Часы стучат. Как назойливый ночной гость. Не тикают, а вколачивают каждую секунду в свод черепа, больно. Марфа Дмитриевна сначала очень боялась не успеть: перед последним просмотром нужно было собрать свое. Она была уверена, что эта парочка, приезжавшая во вторник со своим агентом по недвижимости, купит дачу. Поэтому ужасно не хотелось, чтобы они, настроенные смотреть внимательно и придирчиво, изучали ее посуду, ее полотенца, ее банный халат. Все остальное: стены, двери и пол, бог с ними, пусть изучают. Уже как-то получилось привыкнуть к тому, что они чужие, в лучшем случае Петины, но ведь правда, уж точно не ее. Больше не ее.
В вибрациях родного голоса, иногда прорывавшихся звуками и даже короткими словами, она чувствовала одобрение этого шага, вначале казавшегося таким невозможным, ведь если и остается от человека что-то безусловное, наследие его, так разве это не дом и сад? И так часто, приходя на могилу к мужу, Марфа Дмитриевна боролась с ощущением, что здесь, в земле возле этого креста, его, Пети, куда меньше, чем на их приусадебном участке. Но он сам поддержал решение избавиться от этой части их общей жизни, она это чувствовала. К тому же для борьбы с сестрами не оставалось никаких сил.
Зря боялась не успеть: все вещи были собраны и рассованы по полосатым пакетам с изображением силуэта неизвестной женщины за полчаса, и теперь оставалось только ждать. Измаявши руки в бесполезном поиске дела, решила прилечь в большой комнате на обнаженном скелете кровати. Облысевший дом неживой, холодный, хотя снаружи печет и высохли листья у не политой в срок малины. Обнажилось между колкими веточками опустевшее гнездо маленькой птички, выбравшей это место для выведения троих своих птенцов. Так и не узнали, смогли ли птенчики подрасти и научиться летать: когда уезжали в город на рабочую неделю, видели еще беспокойную мать-челночницу, улетавшую и возвращающуюся с какой-то небесной снедью, но в субботу у ворот еще почувствовала Марфа Дмитриевна пустоту в малиновом углу. Петя проверил и правда не нашел на месте хрупкой жизни ничего, кроме гнездышка, кажется, теплого еще, но пустого. В тот вечер пили чай молча.
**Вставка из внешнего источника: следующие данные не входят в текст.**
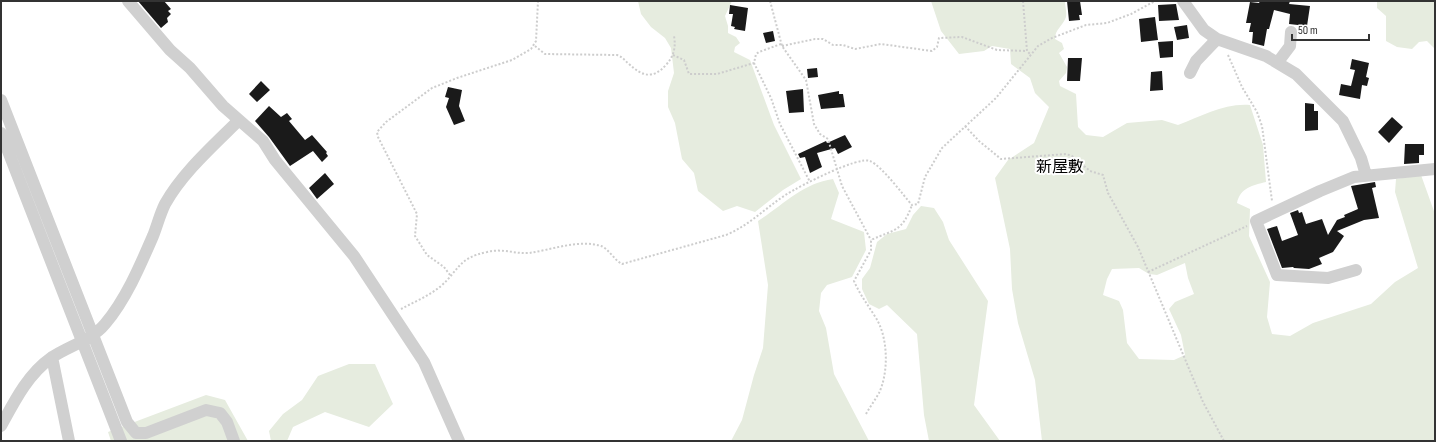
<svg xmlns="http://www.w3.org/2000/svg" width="1436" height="442" viewBox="0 0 1436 442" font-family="'Sofia Sans Condensed','Noto Sans JP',sans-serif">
<rect width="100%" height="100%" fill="#fff"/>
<path fill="#e6ecdf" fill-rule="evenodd" d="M638 1H732L725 16 728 26V33L736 37 740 43 735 47 734 52 750 60 774 125 801 179 783 190 755 212 737 206 723 211 698 191 694 173 682 159 675 123 668 107V91L674 73 671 48 665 38 651 27 641 14Z
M931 1H1065C1065 7 1067 11 1066 17 1063 26 1055 29 1055 39L1062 43 1064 49 1059 53 1067 67 1066 73 1059 81 1060 86 1076 94 1078 127 1086 135 1103 137 1127 123 1162 120 1178 125C1202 116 1224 103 1250 105L1263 145 1266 182C1253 185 1240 188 1237 203L1250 209 1249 236 1270 282 1267 317 1272 334 1290 336 1313 323 1371 304 1395 282 1418 268 1395 192 1396 179 1421 175 1435 214V441H1042L1035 380 1018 323 1012 289 1010 249 995 178 1008 160 1034 143 1049 107 1035 93 1030 78 1011 64 1010 49 992 46 984 51 959 54 941 31ZM1185 263 1188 278 1194 294 1175 302 1169 309 1181 335 1185 355 1174 360 1139 359 1127 343 1123 310 1119 301 1103 295 1107 279 1112 269 1139 268 1149 274 1157 275Z
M1377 1H1435V47L1434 48 1427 41 1419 42 1412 49 1397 47 1386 41V16L1377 8Z
M833 179 839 193 831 219 864 232 866 250 852 277 827 285 821 293 819 311 826 328 834 374 869 441H731L742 420 754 375 763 348 768 285 758 221C783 205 803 183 833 179Z
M921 206 934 208 943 222 949 240 988 301 974 405 1000 441H929L924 415 917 334 887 305 879 309 869 304 862 289V279L870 268 877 242 887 234 906 229 913 215Z
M349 364H375L393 404 369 427 325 412 293 427 287 441H271L269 431 283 414 302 400 318 376Z
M206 395 225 400 248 441H111L108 432Z"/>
<path fill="#1a1a1a" d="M138 1H164L171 9 168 11 171 14 167 18 168 22 161 28Z
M1067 1H1080L1082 15H1079L1080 20 1069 21Z
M1260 1H1290L1289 4 1310 6 1307 26 1289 24 1290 14 1274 10 1269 29H1267L1264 46 1252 43 1253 32H1249L1251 23H1246L1250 2 1259 3Z
M1176 4 1179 20 1159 21 1158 5Z
M730 5 748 8 745 31 734 29 735 27 731 26 733 14H729Z
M1155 17 1158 40 1141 42 1139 19Z
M1187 25 1189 38 1177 40 1174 27Z
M773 31 775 41 766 43 763 33Z
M1173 41V57L1160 58 1158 42Z
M1068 58H1082L1080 81H1067Z
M1352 59 1369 63 1366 77 1369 78 1367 86 1362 85 1360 99 1339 95 1341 84 1351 86 1355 70 1350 69Z
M817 68 818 77 808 78 807 69Z
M1162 71 1163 90 1150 91 1151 72Z
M261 81 270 90 257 102 249 94Z
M448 87 462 90 459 106 465 121 454 125 446 107 449 98 445 97Z
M803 89 804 112 789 113 786 91Z
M839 91V94H843L845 107 821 109 818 95Z
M1305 103 1314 104V111H1318V130L1305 131Z
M269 106 281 117 287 113 292 119 289 121 305 140 312 135 327 152 326 153 328 156 322 162 313 151 290 166 269 137 255 121Z
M1392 117 1403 127 1389 143 1378 132Z
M845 135 852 147 838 154 835 148 817 153 822 167 810 173 805 157 800 158 798 154 826 141 827 143Z
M1405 144H1424V155H1419V163L1404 164Z
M325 173 334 184 317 199 309 188Z
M1375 182 1376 187 1372 188 1379 218 1364 220 1337 231 1344 236 1333 252 1319 258 1322 264 1309 269 1294 268 1293 267 1282 268 1267 229 1277 226 1282 241 1298 235 1290 213 1298 210 1299 213 1302 212 1306 224 1322 219 1328 235 1337 220 1345 217 1344 215 1358 209 1351 186Z"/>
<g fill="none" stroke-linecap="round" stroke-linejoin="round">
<path stroke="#cdcdcd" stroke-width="2" stroke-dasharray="2 2" stroke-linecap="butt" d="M770 1 782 46 806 80 814 124 820 134 828 139 842 186 871 240
M1023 1 1027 51 1030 54
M781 44 759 52 756 54 754 63 771 98 780 124 810 182
M535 46 545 54 617 55C623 57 625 61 629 64 643 77 653 79 666 65 674 56 676 47 674 36
M782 46 815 39H823L833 45H843L855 49 881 44 932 51 937 47 939 38 962 37 997 50 1027 51
M673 55 684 60 689 74H717L754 63
M1228 55 1242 87 1257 112 1262 126 1272 201
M965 126 979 141 1001 159 1066 154 1072 156 1090 171 1103 175 1108 193 1138 247 1203 402 1224 441
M1148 272 1247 226
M450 275 444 267 427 255 415 236 417 214 378 137 377 132 386 122 432 88 457 78 512 60 531 49 536 41 538 1
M401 309C414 302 429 296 441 286 459 270 458 258 487 252 503 248 514 254 529 253 551 250 579 239 601 246 609 249 614 260 622 264L726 235C750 225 765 208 787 194 800 186 858 156 870 161 882 166 903 195 912 205L918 204 925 177 942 148 996 98 1038 46 1052 38 1086 25 1107 23 1131 14 1155 1
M866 414C870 407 875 400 879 393 889 372 888 337 876 318 868 305 860 295 854 281L871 250V240C895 229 902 232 912 205"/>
<path stroke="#d0d0d0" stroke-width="12" d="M128 1 170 50 190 68 223 106 263 141 275 160 354 256 424 362 459 441
M1183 1 1204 30 1217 39 1266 56 1296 74 1343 121 1361 158 1366 175
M1278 62 1290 46 1291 32
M1190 73 1196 61 1217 39
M1 100 127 422 136 433H146L206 410 220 413 227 422 234 441
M1 133 121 441
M1356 270 1328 278 1277 275 1256 221 1320 191 1354 177 1435 169
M52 357 69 441
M1 426C14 402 28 374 51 358 68 346 91 341 105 324 126 299 140 266 153 236 157 226 160 214 165 204 183 172 213 146 239 120"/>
</g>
<g text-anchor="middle" stroke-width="4" stroke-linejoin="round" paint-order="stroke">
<g font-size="16" fill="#000" stroke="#fff">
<text x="1060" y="172">新屋敷</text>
</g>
</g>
<rect width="1436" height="442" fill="none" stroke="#333333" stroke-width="4"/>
<path d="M1292 34v6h77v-6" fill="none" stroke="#333333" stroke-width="2"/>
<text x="1298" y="34" font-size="12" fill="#333333" stroke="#ffffff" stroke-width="3" paint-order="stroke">50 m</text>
</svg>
Не стучат, кулаком бьют в ворота. Поднялась, но тут же снова присела на упругую панцирную сетку. Со второй попытки по стене дошла до входной двери, сунула ноги в калоши на пороге. Гостей в этот раз было больше. К молодым и их агенту по недвижимости присоединились еще то ли теща, то ли мать, молчаливый мужик в китайской клетчатой синтетике и сопливый мальчик лет семи. Они рассыпались по участку, забрались в дом. Мальчишка за первую же минуту успел потоптаться на клумбе, сорвать кисть гортензии, прошлепать, не разуваясь, в комнаты и начать карабкаться по самодельной лестнице на второй этаж. Супруги, кажется, интересовались в большей степени инженерными системами, а не своим чадом. Теща-мать присела возле клумбы, а потом удалилась к машине, на которой приехала вся делегация. Она вернулась вскоре, отряхивая руки от земли, и с улыбкой шепнула что-то на ухо синтетическому мужику. Марфа Дмитриевна услышала только: «…сортовая! Дорогая, как собака, а я давно хотела. Тута все равно никому уже не надо ничо».
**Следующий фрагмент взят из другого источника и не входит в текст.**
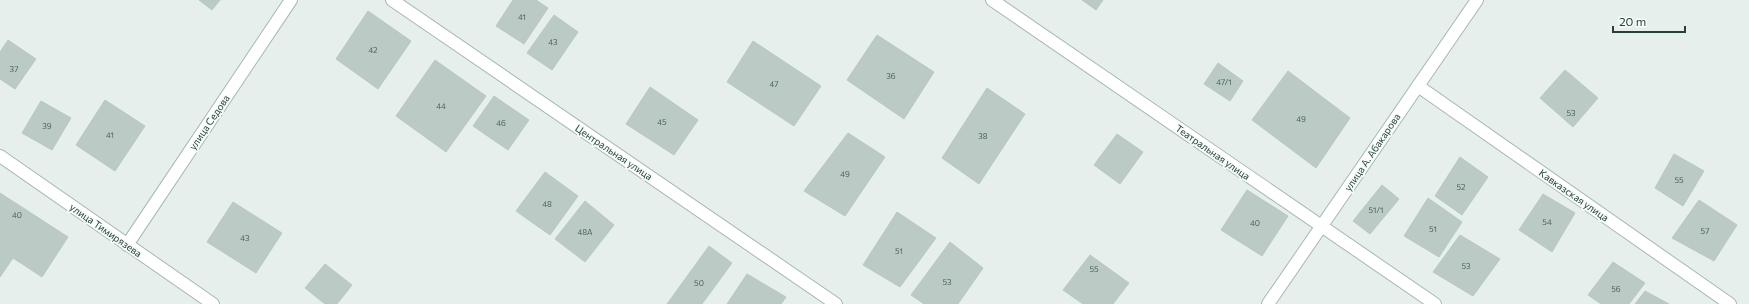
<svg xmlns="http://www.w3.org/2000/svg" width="1749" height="304" font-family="Commissioner,sans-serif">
<rect width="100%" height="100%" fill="#e6efeb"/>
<g fill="#bbcac4" stroke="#b8c9c2">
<polygon points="199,0 220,0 212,10"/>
<polygon points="513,0 536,0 548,8 524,44 496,26"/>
<polygon points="1082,0 1103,0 1096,10"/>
<polygon points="368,11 411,41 378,89 336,59"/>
<polygon points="554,15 578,32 552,70 527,53"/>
<polygon points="877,35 934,72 904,119 847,80"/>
<polygon points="8,40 36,59 15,89 0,79 0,52"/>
<polygon points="753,41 821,86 794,126 727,82"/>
<polygon points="435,60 486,96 446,152 396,116"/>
<polygon points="1218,63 1243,81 1230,101 1204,84"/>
<polygon points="1565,70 1598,98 1573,127 1540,98"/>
<polygon points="1288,71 1350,118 1316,168 1252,120"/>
<polygon points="650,87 698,120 674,155 626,124"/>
<polygon points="987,88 1025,114 979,184 942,158"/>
<polygon points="494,96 529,120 508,150 473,126"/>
<polygon points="105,100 145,126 115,171 76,145"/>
<polygon points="41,101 71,118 52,150 22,133"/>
<polygon points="848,133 885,157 845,216 804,191"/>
<polygon points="1117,134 1143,152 1120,184 1094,165"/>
<polygon points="1674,154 1704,171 1683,206 1655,188"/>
<polygon points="1460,157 1488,177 1462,215 1435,196"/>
<polygon points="545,172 578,196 550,235 516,211"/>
<polygon points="1382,185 1399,199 1370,234 1353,221"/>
<polygon points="1247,190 1288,216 1262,256 1221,230"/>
<polygon points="0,193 68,237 42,277 13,258 0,277"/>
<polygon points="1543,194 1575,213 1552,252 1519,230"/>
<polygon points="1428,198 1462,222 1439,257 1404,236"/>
<polygon points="1699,200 1737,225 1714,261 1672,238"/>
<polygon points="585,201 614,225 585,262 555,239"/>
<polygon points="233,202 282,233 256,273 207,242"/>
<polygon points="897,212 936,238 900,287 863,265"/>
<polygon points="1460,235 1500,259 1473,296 1433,272"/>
<polygon points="950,242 983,268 958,304 924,304 911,295"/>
<polygon points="709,246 732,263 702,304 667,304"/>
<polygon points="1090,255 1129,283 1113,304 1083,304 1063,290"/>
<polygon points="1613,262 1645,283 1629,304 1601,304 1588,295"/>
<polygon points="325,264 352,285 337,304 325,304 305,288"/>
<polygon points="747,274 786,297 781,304 727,304"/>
<polygon points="1645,291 1669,304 1635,304"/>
</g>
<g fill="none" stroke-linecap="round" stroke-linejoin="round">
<defs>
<g id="minor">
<polyline points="392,0 836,304"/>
<polyline points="992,0 1435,304"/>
<polyline points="1418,86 1730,304"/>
<polyline points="0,156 213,304"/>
<polyline points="127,245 291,0"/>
<polyline points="1268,304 1477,0"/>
</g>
</defs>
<use href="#minor" stroke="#a8b8b2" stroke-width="14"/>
<use href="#minor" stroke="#fff" stroke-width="12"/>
</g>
<g text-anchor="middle" stroke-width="3.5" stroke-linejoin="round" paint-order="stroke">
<g font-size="8" fill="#4a645c">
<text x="522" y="20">41</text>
<text x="553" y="45">43</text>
<text x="373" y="53">42</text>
<text x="14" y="72">37</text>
<text x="891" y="79">36</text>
<text x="1224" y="85">47/1</text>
<text x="774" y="87">47</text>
<text x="441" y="109">44</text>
<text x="1571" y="116">53</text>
<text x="1301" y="122">49</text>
<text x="662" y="125">45</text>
<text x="501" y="126">46</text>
<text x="47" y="129">39</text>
<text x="110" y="138">41</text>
<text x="983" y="139">38</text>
<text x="845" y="177">49</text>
<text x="1679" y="183">55</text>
<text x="1461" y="190">52</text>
<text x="547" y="207">48</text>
<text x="1376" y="213">51/1</text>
<text x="17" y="218">40</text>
<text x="1547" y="225">54</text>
<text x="1255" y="226">40</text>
<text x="1433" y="232">51</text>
<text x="1705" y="234">57</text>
<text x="585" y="235">48А</text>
<text x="245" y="241">43</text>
<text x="899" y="254">51</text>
<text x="1466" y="269">53</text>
<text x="1094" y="272">55</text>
<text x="947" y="285">53</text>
<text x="699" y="286">50</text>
<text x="1616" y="292">56</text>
</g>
<g font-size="10" fill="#24423a" stroke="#f7fbf9">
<text transform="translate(209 122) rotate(-56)" y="4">улица Седова</text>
<text transform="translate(614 152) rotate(34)" y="4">Центральная улица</text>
<text transform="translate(1213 152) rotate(35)" y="4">Театральная улица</text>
<text transform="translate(1372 152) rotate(-56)" y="4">улица А. Абакарова</text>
<text transform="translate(1574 195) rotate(35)" y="4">Кавказская улица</text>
<text transform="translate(106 230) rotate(35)" y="4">улица Тимирязева</text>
</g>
</g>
<path d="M1613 26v6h72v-6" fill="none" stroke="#24423a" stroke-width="2"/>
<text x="1619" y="26" font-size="12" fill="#24423a" stroke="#f7fbf9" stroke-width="3" paint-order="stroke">20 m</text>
</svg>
Собрались все в кухне-столовой нескоро. Чайник за это время и вскипел, и остыл, и снова забурлил кипятком, но гости от кофе-чая отказались. Еще пара вопросов о соседях, о земле, о вредителях, о гараже и несостоявшемся бассейне, и они согласились, будто бы одолжение сделали. Сделку назначили на вечер вторника в офисе риэлторской фирмы. Формально раскивались, двинулись на выход. В дверях не сказавший за все это время ни слова мужик в клеточку вполголоса извинился, что не сможет подбросить до города: «Сами видите, сколько нас собралось». Марфа Дмитриевна покраснела, замахала руками и чуть ли ни под лопатки вытолкнула его за ворота. Со скрипом затворила за гостями тяжелую створку, мерзко царапнула засовом по металлу, прижалась к нему спиной. Ноги сдались, повлекли за собой вниз отяжелевшее тело. В песке, оставшемся от смесей для заливки фундамента дачного дома, Марфа Дмитриевна проревела до тех пор, пока солнце не скрылось за забором соседского участка.
Для автобусов было слишком поздно, а денег на такси или частника из пригорода было хронически жаль, и Марфа Дмитриевна, стряхивая песок с одежды и кожи, поплелась в дом. Придется ночевать здесь. За мать переживать не стоило: она неплохо поужинала сегодня, приняла все положенные лекарства, и в детской бутылочке у нее было достаточно воды. К тому же, понимая, что встреча может затянуться, Марфа Дмитриевна надела старушке подгузник, хотя с недоверием относилась к этому новшеству. Первый автобус в город отходит в шесть, плюс минут сорок пути по свободным дорогам, мама едва ли проснется так рано. Пугало другое.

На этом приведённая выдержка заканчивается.